Responder::respond_to not async, so unsure how implementing etags is possible?

[scullionw]

use std::io::Cursor;

use rocket::{
    response::{self, Responder},
    Request, Response,
};

use pollster::FutureExt as _;

pub struct Etag<T>(pub T);

#[rocket::async_trait]
impl<'r, T> Responder<'r, 'static> for Etag<T>
where
    T: Responder<'r, 'static>,
{
    fn respond_to(self, request: &'r Request<'_>) -> response::Result<'static> {
        let mut response = self.0.respond_to(request)?;

        let bytes = {
            let bytes_future = response.body_mut().to_bytes(); // <--- this is a future, but this isn't an async function

            bytes_future.block_on().unwrap() // <--- i use pollster here to get it to compile..
        };

        let etag = format!("{:x}", md5::compute(&bytes));

        Response::build_from(response)
            .raw_header("ETag", etag)
            .sized_body(bytes.len(), Cursor::new(bytes))
            .ok()
    }
}

^ this compiles because I use pollster to block on the future, which is less than ideal obviously.

not sure how else to build this? I was trying to reuse rocket's serialization of the responder, to avoid serializing twice.

i see in the docs that an async constructor is recommended, but i don't think this can apply since i need access to the serialized response in order to create an etag (which is the entire point)

[SergioBenitez]

Rocket is purposefully making it very hard for you to do this. You should never read the entire response body data. It is not only inefficient but also logically incorrect as the data is potentially infinite. This makes it a trivially exploitable DoS attack vector. Even if the data isn't infinite, it could still be problematic. For example, if a large file is being returned, your implementation will read the entire file into memory. This is not only another example of a DoS vector, but also very slow.

I would suggest a more Rockety / Rusty approach. Here you're taking any response type T and attempting to hash it to generate an ETag. A better strategy would be to parameterize the generic on a trait that provides the hash.
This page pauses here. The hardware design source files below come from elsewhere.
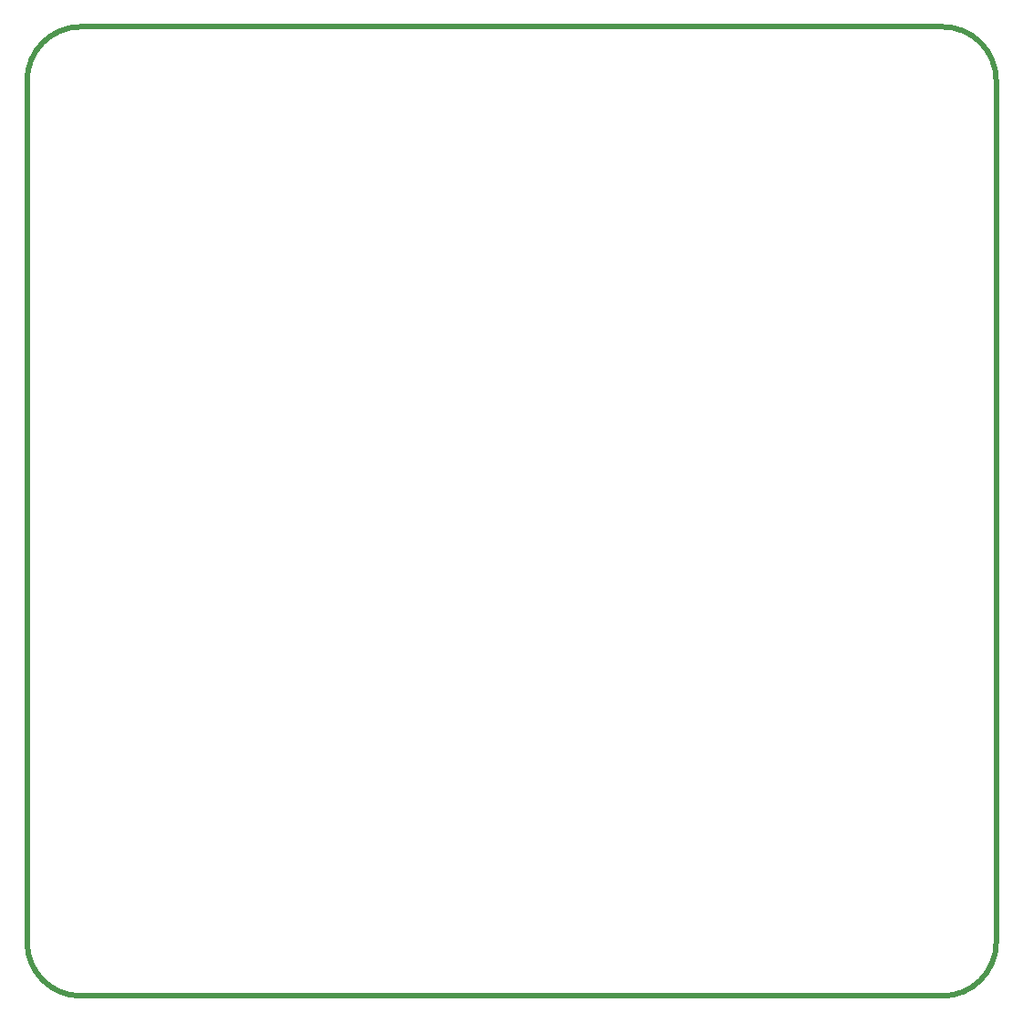
<source format=gbr>
%TF.GenerationSoftware,KiCad,Pcbnew,(6.0.7)*%
%TF.CreationDate,2022-11-08T16:58:00+08:00*%
%TF.ProjectId,main,6d61696e-2e6b-4696-9361-645f70636258,rev?*%
%TF.SameCoordinates,Original*%
%TF.FileFunction,Profile,NP*%
%FSLAX46Y46*%
G04 Gerber Fmt 4.6, Leading zero omitted, Abs format (unit mm)*
G04 Created by KiCad (PCBNEW (6.0.7)) date 2022-11-08 16:58:00*
%MOMM*%
%LPD*%
G01*
G04 APERTURE LIST*
%TA.AperFunction,Profile*%
%ADD10C,0.500000*%
%TD*%
G04 APERTURE END LIST*
D10*
X25000000Y-110000000D02*
G75*
G03*
X30000000Y-115000000I5000000J0D01*
G01*
X110000000Y-115000000D02*
G75*
G03*
X115000000Y-110000000I0J5000000D01*
G01*
X115000000Y-30000000D02*
X115000000Y-110000000D01*
X30000000Y-25000000D02*
G75*
G03*
X25000000Y-30000000I0J-5000000D01*
G01*
X30000000Y-25000000D02*
X110000000Y-25000000D01*
X110000000Y-115000000D02*
X30000000Y-115000000D01*
X25000000Y-110000000D02*
X25000000Y-30000000D01*
X115000000Y-30000000D02*
G75*
G03*
X110000000Y-25000000I-5000000J0D01*
G01*
M02*

</source>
That is: impl<T: Taggable> ETag<T>. You can then provide efficient implementations, and use async if you must. For example:

enum Tag {
    Weak(..),
    Strong(..),
}

trait Taggable {
    async fn tag(&self) -> Tag;
}

impl<T: Taggable> ETag<T> {
    async fn new(item: T) -> Self {
        let tag = item.tag().await;
        ETag(tag, item)
    }
}

A good implementation for File (and NamedFile) would be to use the hash of the modification time and/or other metadata. This gives you a hard hash. For strings, you could decide to use a weak hash of its length or actually hash the string - but at least the string is already in memory and you don't create a second copy of it to do so. With specialization, you could also make this work efficiently for a lot of types with very little effort.

[scullionw]

Yeah the trait is almost what I had going on in my first pass, but for types that can't use a modification time, i eventually need to compute the md5. That is when I ran into the issue of serializing twice. Would you see any way around that duplicated work?

The other option I am seeing is to convert my type into a buffer inside an Etag::new(). Then in the impl Responder I can calculate the hash and send the bytes. That works. The problem with that solution is I lose all the headers/things the inner Responder was setting. that the Responder types don't implement serialize.

edit: This almost works but still serializes twice. Would there be a way to prevent rocket from serializing since I am setting the sized_body myself?

pub struct Etag<T>(pub T);

// Impl Etag::new for types that Implement responder and EtagHash trait
#[rocket::async_trait]
impl<'r, T> Responder<'r, 'static> for Etag<T>
where
    T: Responder<'r, 'static>,
    T: Deref,
    T::Target: Serialize,
{
    fn respond_to(self, request: &'r Request<'_>) -> response::Result<'static> {
        let bytes = serde_json::to_vec(&*self.0).unwrap();

        let response = self.0.respond_to(request)?;

        let etag = format!("{:x}", md5::compute(&bytes));

        Response::build_from(response)
            .raw_header("ETag", etag)
            .sized_body(bytes.len(), Cursor::new(bytes))
            .ok()
    }
}

If there is a way I will be able to generalize with the Taggable in your example and do the work in the constructor possibly.

[the10thWiz]

As presented, you have to serialize twice, since they could be serialized to different formats. This is trivially true for Etag<MsgPack<T>>, which would wind up with an Etag that represents hash of the same data in JSON. If you can specialize your implementation to know what the final format is, you can avoid the second serialization by using RawJson(bytes) rather than self.0 (a Json(T)), which will automatically set all the headers and content type associated with JSON, but doesn't actually serialize the contents.